**SELECTED EXCERPT**

════

[Bug libc/30287] New: sigevent needs a notification method compatible with poll

bugzilla at tecnocode dot co.uk sourceware-bugzilla@sourceware.org
Wed Mar 29 15:54:32 GMT 2023


https://sourceware.org/bugzilla/show_bug.cgi?id=30287

            Bug ID: 30287
           Summary: sigevent needs a notification method compatible with
                    poll
           Product: glibc
           Version: unspecified
            Status: UNCONFIRMED
          Severity: enhancement
          Priority: P2
         Component: libc
          Assignee: unassigned at sourceware dot org
          Reporter: bugzilla at tecnocode dot co.uk
                CC: drepper.fsp at gmail dot com
  Target Milestone: ---

I was recently trying to use `getaddrinfo_a()` to do asynchronous name lookups
in a library (GLib), and found that tying it in with a `poll()`/`epoll()`-based
main loop was quite hard.

sigevent currently provides two notification mechanisms: `SIGEV_SIGNAL` and
`SIGEV_THREAD` (I’m ignoring `SIGEV_THREAD_ID` because it’s basically just a
signal).

`SIGEV_SIGNAL` is not usable from libraries because to do so requires modifying
the process’ signal mask, which could impact on code outside the library, or on
spawned subprocesses.

════

**TO DO**
1. List every constant name beginning with SIGEV_ that appears in the bug report.
2. Copy word for word the passage of the bug report that starts with "sigevent currently provides" and continues through "spawned subprocesses.".

════

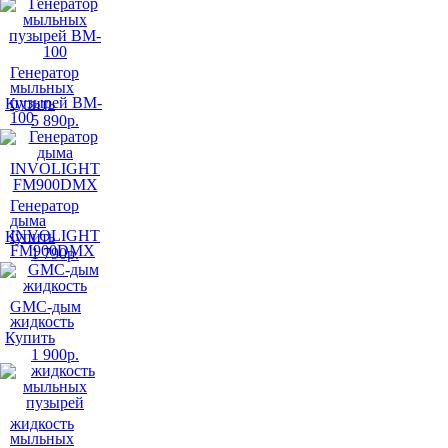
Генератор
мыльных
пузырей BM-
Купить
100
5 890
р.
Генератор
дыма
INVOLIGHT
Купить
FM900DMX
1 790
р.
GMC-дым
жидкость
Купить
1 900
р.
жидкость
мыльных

════

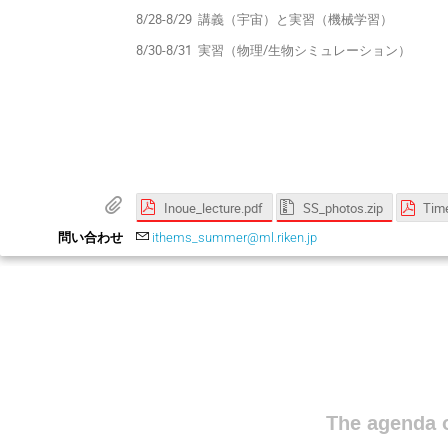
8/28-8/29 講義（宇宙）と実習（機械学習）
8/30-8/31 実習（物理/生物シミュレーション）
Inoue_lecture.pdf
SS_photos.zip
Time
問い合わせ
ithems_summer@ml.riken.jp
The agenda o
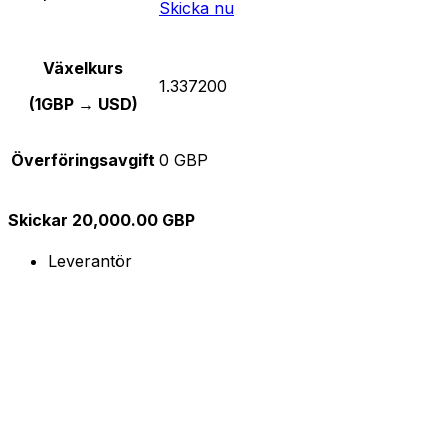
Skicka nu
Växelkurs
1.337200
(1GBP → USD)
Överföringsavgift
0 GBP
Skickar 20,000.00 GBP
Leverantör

════

**ANSWERS IN ORDER**
1. SIGEV_SIGNAL, SIGEV_THREAD, SIGEV_THREAD_ID

2.
sigevent currently provides two notification mechanisms: `SIGEV_SIGNAL` and
`SIGEV_THREAD` (I’m ignoring `SIGEV_THREAD_ID` because it’s basically just a
signal).

`SIGEV_SIGNAL` is not usable from libraries because to do so requires modifying
the process’ signal mask, which could impact on code outside the library, or on
spawned subprocesses.